Aufgabe A: Welche Helligkeit hatten die Projektoren laut dem Text über die Ausstattung des VRlab?
Aufgabe B: Kopiere aus dem Text über die Ausstattung des VRlab den Abschnitt von „Selbstverständlich wurde auch“ bis einschließlich „besser geeignet waren.“ wortgetreu.

Textauszug:
────────────────────────────────────────
Darüber hinaus wurde eine anspruchsvolle Surround-Sound-Anlage inklusive Subwoofer in das Traversensystem integriert. Alle Bestandteile dieser Anlage konnten über ein professionelles USB-Interface von einem zentralen Punkt aus gesteuert werden. Dies ermöglichte eine immersive Klangkulisse für Rauminstallationen, einfache Hintergrundbeschallung oder aber Akustik für unterschiedliche parallele Anwendungszwecke. In Arbeit war ebenfalls die Integration von Mikrofonen, um hürdenlos Präsentationen, Vorträge, Diskussionen, Workshops, Online-Veranstaltungen und Live-Streams zu ermöglichen.
Selbstverständlich wurde auch für die visuelle Darstellung eine umfangreiche Infrastruktur umgesetzt. An den Wänden der VR-Flächen wurden Monitore angebracht, die es auch Umstehenden ermöglichten, Einblicke in die Erlebnisse der Teilnehmer*innen zu erhalten. In einigen Fällen wechselten wir auf OLED-Monitore aufgrund der besseren Bilddarstellung in verschiedenen Lichtverhältnissen. Die zuvor genutzten Plasma-Monitore verfügten zwar über 3D-Darstellung mittels Shutter Brillen, allerdings fand dieses Feature in unserer Erfahrung keine Anwendungsszenarien, für die Alternativen nicht besser geeignet waren.
Für Monitore, die nicht an der Wand oder den Traversen befestigt werden konnten, standen roll- und höhenverstellbare Ständer zur Verfügung, um eine flexible Raumgestaltung zu ermöglichen.
Als viable Alternative zu Monitoren waren zudem Projektionsleinwände vorhanden. Zusammen mit diesen konnten die Projektoren verwendet werden, die bereits im Rahmen der Tests zusätzlicher Nutzungskonzepte für das VRlab angeschafft und evaluiert wurden. Nach fertigem Ausbau hätte dies die Möglichkeit geboten, nahezu jede Wand des Hauptraums vollständig zu bespielen. Mit einer jeweiligen Helligkeit von über 10.000 ANSI Lumen und einer Auflösung von 1920 auf 1200 Pixel erzielten wir hier sowohl in 2D als auch in 3D exzellente Ergebnisse. Zur Aufprojektion wurden auf Rahmen gespannte Leinwände genutzt, die übergangsweise noch am Boden aufgestellt wurden. Im finalen Konzept waren diese Rahmen jedoch in maßgeschneiderter Form zum Einhängen in das Traversensystem intendiert, auf dass sie sich nahtlos in das restliche Raumkonzept integrieren.
────────────────────────────────────────
Gespeicherte Daten:
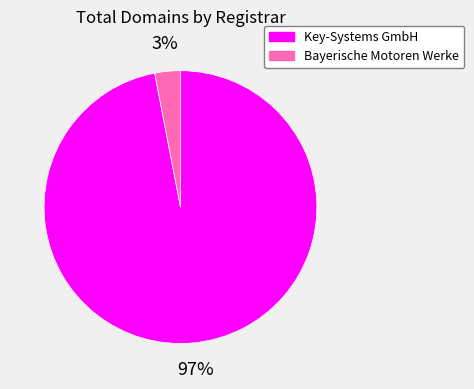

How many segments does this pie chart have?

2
────────────────────────────────────────
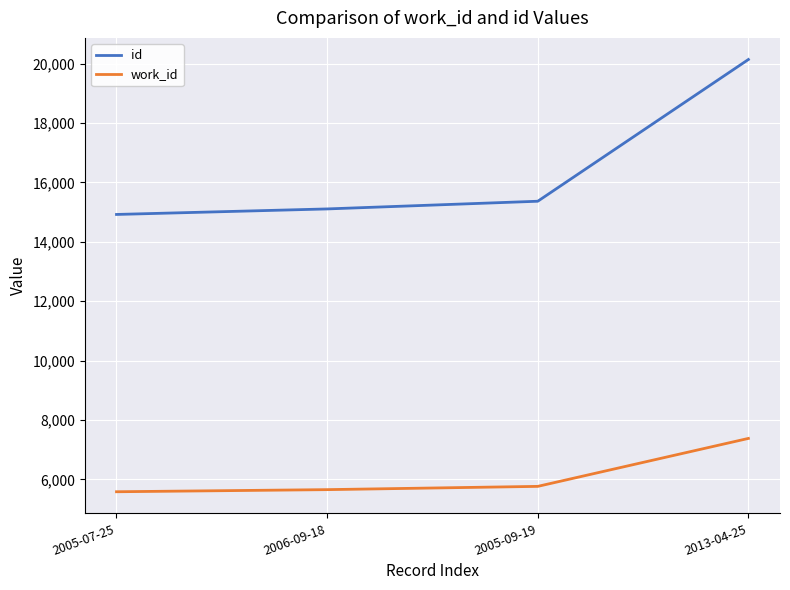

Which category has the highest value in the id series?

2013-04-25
────────────────────────────────────────
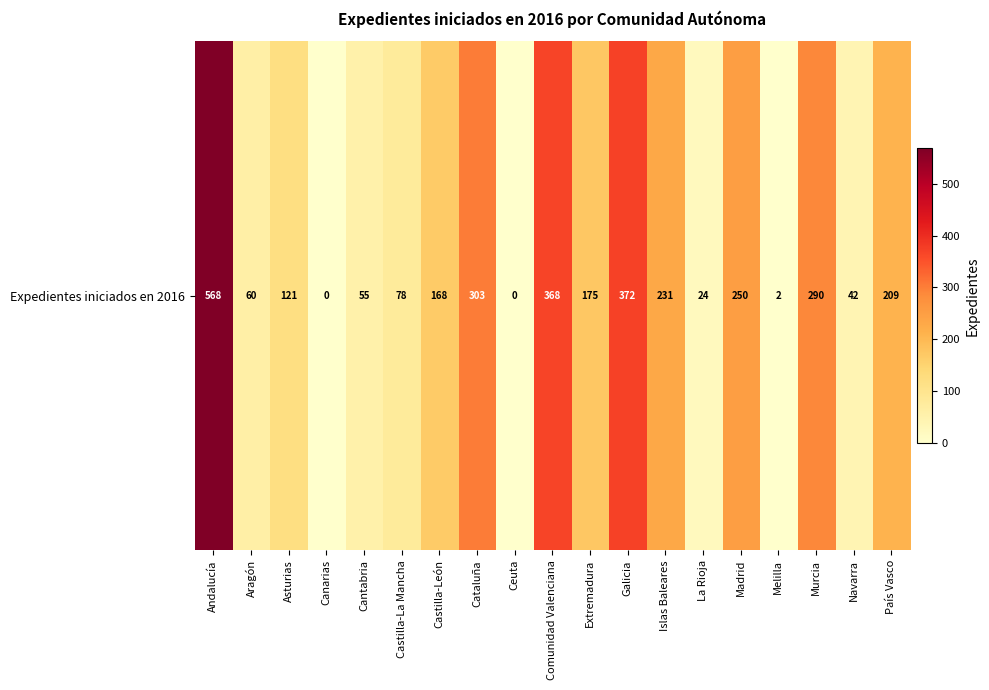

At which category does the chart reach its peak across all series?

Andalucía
────────────────────────────────────────
Ergebnis A: Jeweils über 10.000 ANSI Lumen.

Ergebnis B:
Selbstverständlich wurde auch für die visuelle Darstellung eine umfangreiche Infrastruktur umgesetzt. An den Wänden der VR-Flächen wurden Monitore angebracht, die es auch Umstehenden ermöglichten, Einblicke in die Erlebnisse der Teilnehmer*innen zu erhalten. In einigen Fällen wechselten wir auf OLED-Monitore aufgrund der besseren Bilddarstellung in verschiedenen Lichtverhältnissen. Die zuvor genutzten Plasma-Monitore verfügten zwar über 3D-Darstellung mittels Shutter Brillen, allerdings fand dieses Feature in unserer Erfahrung keine Anwendungsszenarien, für die Alternativen nicht besser geeignet waren.